It takes a lot to run a data center—equipment and peripherals, cabling, toner/ink, and, yes, even paper. And a lot of it needs to be upgraded or replaced at least once a year. (Say what you want about a printing press, but at least it can last for decades.) As a result, e-waste is a growing problem. Says Environmental Leader:
E-waste, a major component of data center material flow, represents the fastest growing municipal waste flow in the U.S. and likely around the globe with recent reports indicating an 8.6 percent growth rate. In 2007 alone over 41 million computers were discarded in the U.S. – with only 18 percent being properly recycled.
Even worse, a lot of it is exported to third-world countries where it contaminates the environment, causing health and other problems. Things may get worse as more and more companies’ data centers accelerate their replacement schedules to improve energy efficiency and other advantages to be had with newer gear. How to deal with this hardware “churn” in an environmentally friendly way? To go some distance toward coming up with an answer, what is needed first is a metric. What is the gauge for sustainability? What do you measure and how do you measure it? A position paper (link opens PDF) from Emerson Network Power positions “recycling ratios” as one thing to gauge. They define two specific recycling ratios:
Material Reclamation Ratio. MRR is the ratio of: Recycled/reclaimed/repurposed material (expressed in mass) over the inbound (received) material less outbound finished goods and services (also expressed as mass). The result of the equation would be a ratio expressed as a percentage – with 100 percent recognized as the goal. Companies achiev- ing a 100 percent MRR have zero waste. ... MRE – Material Reuse Effectiveness. MRE is expressed as: Inbound (received) material less outbound finished goods and services, expressed as mass over the recycled/re claimed/repurposed material (again expressed in mass). Just as PUE is expressed as a ratio, with overall efficiency improving as the quotient decreases toward 1, MRE also provides a goal of 1.

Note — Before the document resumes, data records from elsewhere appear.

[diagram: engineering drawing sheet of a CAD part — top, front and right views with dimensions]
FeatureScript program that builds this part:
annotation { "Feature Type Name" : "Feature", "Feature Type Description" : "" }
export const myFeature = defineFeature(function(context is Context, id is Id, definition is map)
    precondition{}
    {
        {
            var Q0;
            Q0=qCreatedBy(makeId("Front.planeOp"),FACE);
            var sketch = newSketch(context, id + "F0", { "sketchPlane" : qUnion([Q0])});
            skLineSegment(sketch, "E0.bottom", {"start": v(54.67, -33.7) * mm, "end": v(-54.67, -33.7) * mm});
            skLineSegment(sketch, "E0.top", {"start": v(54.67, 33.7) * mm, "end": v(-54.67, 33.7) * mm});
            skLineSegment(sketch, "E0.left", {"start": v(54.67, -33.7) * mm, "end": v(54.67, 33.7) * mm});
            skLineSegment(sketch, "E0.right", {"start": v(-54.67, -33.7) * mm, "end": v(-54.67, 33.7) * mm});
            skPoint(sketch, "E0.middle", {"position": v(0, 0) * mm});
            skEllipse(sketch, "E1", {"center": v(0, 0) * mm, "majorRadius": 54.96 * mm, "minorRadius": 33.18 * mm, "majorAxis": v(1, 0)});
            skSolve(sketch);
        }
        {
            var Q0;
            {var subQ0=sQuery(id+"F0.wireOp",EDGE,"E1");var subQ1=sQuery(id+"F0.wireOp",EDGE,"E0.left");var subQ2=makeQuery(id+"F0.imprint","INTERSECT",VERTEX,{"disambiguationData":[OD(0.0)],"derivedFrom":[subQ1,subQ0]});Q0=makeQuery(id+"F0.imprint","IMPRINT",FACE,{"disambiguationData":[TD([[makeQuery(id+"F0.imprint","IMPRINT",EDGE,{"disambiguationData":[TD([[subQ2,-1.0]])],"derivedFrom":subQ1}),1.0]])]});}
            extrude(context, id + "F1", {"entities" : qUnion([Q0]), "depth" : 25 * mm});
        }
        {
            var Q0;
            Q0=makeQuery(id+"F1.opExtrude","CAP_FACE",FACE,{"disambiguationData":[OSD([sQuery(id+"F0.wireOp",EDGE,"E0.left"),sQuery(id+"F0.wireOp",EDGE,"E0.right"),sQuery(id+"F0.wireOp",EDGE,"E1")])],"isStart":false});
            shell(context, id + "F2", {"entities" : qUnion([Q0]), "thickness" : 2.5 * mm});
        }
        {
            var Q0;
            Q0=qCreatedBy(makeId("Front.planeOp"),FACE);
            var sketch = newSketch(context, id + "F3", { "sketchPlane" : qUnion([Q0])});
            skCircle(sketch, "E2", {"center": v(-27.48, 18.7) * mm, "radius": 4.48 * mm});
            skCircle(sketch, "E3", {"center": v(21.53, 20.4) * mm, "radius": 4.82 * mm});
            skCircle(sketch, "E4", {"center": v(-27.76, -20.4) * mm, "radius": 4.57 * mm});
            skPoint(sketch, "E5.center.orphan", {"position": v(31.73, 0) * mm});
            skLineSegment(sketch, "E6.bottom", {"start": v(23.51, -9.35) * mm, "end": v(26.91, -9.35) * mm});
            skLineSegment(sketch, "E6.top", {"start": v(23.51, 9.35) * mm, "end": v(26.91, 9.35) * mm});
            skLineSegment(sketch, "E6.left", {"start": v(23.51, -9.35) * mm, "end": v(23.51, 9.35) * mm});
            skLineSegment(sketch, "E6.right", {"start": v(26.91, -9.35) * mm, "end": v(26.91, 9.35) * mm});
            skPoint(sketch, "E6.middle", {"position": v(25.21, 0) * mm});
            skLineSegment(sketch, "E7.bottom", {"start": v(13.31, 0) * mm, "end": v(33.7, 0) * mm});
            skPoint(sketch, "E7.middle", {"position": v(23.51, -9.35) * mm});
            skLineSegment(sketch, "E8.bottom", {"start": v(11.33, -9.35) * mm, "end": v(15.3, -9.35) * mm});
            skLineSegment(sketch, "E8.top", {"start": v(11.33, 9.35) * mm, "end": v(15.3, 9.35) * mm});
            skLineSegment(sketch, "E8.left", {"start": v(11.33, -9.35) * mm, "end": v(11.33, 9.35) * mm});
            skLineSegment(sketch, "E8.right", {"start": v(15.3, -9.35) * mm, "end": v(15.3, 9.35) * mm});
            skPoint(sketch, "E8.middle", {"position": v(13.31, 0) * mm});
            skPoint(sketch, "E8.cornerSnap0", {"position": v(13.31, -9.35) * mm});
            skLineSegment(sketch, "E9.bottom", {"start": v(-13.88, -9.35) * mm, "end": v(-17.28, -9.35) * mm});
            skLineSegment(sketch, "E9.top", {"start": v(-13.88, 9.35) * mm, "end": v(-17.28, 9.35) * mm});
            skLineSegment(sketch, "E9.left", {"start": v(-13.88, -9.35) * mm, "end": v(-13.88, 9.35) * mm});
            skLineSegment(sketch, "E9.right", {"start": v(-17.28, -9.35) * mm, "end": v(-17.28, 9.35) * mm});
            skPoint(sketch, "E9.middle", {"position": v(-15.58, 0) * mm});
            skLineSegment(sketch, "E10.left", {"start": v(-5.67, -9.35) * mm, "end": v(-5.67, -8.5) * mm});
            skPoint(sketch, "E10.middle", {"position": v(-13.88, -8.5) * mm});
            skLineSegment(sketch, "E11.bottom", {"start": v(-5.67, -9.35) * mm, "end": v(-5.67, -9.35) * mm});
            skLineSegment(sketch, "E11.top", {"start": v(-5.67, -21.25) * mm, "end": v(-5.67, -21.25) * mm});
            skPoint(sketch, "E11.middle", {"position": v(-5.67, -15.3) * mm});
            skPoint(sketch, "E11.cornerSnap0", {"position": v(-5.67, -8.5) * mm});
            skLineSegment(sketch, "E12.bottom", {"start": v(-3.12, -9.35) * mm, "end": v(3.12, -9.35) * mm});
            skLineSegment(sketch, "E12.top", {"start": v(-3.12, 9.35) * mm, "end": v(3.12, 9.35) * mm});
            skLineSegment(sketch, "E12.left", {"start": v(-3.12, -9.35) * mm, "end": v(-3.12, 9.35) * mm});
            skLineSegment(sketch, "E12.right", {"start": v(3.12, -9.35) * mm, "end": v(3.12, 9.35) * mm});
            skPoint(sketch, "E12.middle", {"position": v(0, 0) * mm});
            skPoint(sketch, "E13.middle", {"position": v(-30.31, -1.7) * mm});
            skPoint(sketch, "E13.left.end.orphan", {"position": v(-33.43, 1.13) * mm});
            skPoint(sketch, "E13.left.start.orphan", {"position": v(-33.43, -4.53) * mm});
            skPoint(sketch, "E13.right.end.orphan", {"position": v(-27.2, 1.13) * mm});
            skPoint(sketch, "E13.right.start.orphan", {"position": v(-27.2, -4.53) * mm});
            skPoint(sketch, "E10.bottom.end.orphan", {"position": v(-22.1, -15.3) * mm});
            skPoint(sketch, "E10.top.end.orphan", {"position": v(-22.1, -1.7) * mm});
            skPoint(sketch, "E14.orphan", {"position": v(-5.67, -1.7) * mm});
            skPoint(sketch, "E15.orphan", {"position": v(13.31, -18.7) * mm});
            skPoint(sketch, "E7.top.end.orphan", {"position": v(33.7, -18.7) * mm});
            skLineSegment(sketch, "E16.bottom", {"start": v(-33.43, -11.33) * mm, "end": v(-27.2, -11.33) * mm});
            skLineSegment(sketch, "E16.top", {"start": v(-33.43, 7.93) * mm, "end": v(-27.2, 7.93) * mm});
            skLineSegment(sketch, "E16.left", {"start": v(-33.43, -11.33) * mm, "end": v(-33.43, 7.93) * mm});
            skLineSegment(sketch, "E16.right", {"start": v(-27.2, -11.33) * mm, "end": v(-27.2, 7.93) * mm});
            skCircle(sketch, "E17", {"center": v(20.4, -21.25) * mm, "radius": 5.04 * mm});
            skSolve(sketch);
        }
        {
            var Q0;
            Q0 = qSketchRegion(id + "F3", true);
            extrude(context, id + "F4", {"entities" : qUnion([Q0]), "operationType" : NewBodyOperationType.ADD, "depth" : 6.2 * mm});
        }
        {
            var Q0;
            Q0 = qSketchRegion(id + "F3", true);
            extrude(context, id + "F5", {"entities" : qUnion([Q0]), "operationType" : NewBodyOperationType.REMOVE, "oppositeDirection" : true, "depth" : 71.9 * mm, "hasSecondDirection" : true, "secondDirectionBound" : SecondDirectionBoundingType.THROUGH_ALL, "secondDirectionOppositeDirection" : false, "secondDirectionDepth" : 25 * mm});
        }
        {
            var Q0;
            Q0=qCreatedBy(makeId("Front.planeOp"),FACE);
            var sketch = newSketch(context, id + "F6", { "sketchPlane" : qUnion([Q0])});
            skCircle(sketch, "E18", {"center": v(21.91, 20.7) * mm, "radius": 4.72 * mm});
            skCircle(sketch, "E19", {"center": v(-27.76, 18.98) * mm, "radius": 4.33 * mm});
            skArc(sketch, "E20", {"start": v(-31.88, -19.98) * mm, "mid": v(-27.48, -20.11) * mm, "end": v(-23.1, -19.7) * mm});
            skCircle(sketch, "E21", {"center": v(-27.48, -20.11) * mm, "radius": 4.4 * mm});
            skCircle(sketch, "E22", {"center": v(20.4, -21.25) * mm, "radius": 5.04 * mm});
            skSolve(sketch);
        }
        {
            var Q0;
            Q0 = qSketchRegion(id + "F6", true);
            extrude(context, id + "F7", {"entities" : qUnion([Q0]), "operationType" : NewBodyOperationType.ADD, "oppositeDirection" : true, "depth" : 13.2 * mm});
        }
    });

PUE, by the by, stands for “power usage effectiveness,” a now-standard way of measuring a data center’s energy inputs and outputs. The idea behind these ratios is to track progress over time. There are some online calculators to give you an idea of how they would work. We in the printing industry get repeatedly castigated for causing “environmental carnage,” but goals like “zero-waste data centers” are a reminder that all forms of communication, media, and business activities have environmental costs that must be dealt with.